על צאצאי קין ו׳On the Posterity of Cain and his Exile 6
א׳
1[17] This must be borne in mind if we are to understand what we read about Abraham, how, on reaching the place of which God had told him, he looked up on the third day and “seeth the place from afar” (Gen. 22:3 f.). What place? The one which he had reached? And how can it be far off if he is already there?
ב׳
2[18] It may be that what we are told under a figure is to this effect. The wise man is ever longing to discern the Ruler of the Universe. As he journeys along the path that takes him through knowledge and wisdom, he comes into contact first with divine words, and with these he makes a preliminary stay, and though he had meant to go the remainder of the way, he comes to a stop.
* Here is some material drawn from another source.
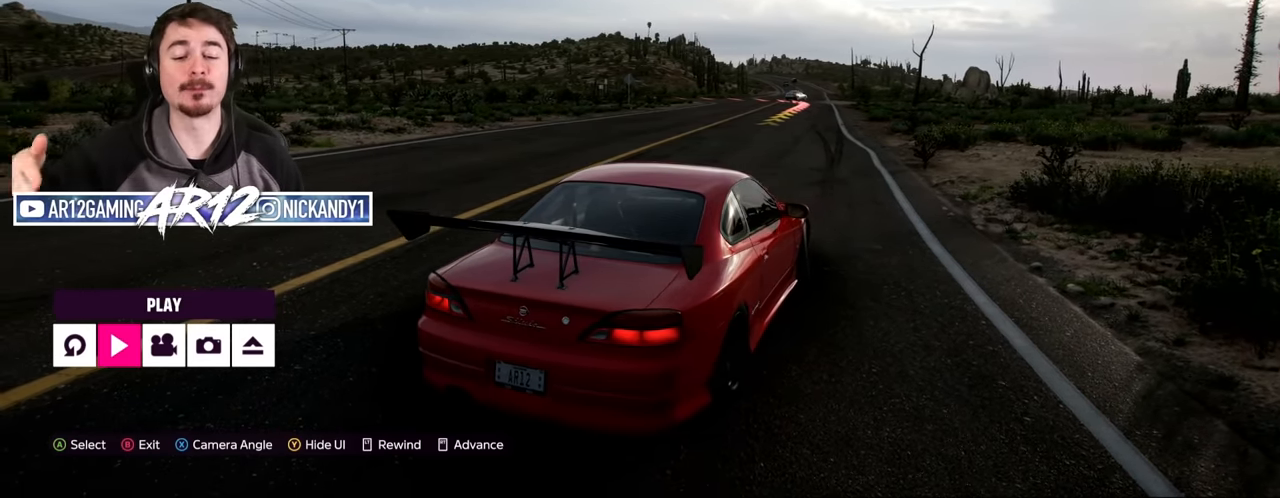
{"buttons": [], "left_stick": "center", "right_stick": "up", "events": []}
For the eyes of his understanding have been opened, and he sees perfectly clearly that he has engaged in the chase of a quarry hard to capture, which always eludes its pursuers and is off to a distance leaving them ever so far behind.
ג׳
3[19] Rightly does he reflect that all the fleetest things under the sky would be seen to be standing still, if their motion were compared with that of the sun and moon and the other heavenly bodies. And yet (he ponders) all heaven is God’s handiwork, and that which makes is ever ahead of the thing made: it follows, then, that not only other things with which we are familiar, but that whose movement surpasses them all in swiftness, the mind, would come short of the apprehension of the First Cause by an immeasurable distance. But the strangest thing of all is, that whereas the heavenly bodies as they go past moving objects are themselves in motion, God who outstrips them all is motionless.
ד׳
4[20] Yea, we aver that remaining the same He is at once close to us and far from us. He takes hold of us by those forming and chastening powers which are so close to each one of us; and yet He has driven created being far away from His essential Nature, so that we cannot touch it even with the pure spiritual contact of the understanding.
ה׳
5[21] With the lovers of God, then, in their quest of the Existent One, even if they never find Him, we rejoice, for the quest of the Good and Beautiful, even if the goal be missed, is sufficient of itself to give a foretaste of gladness. But the self-loving Cain we commiserate, for he has left in the lurch his own soul bereft of any conception of the Existent One, having deliberately blinded the organ by which alone he could have seen Him.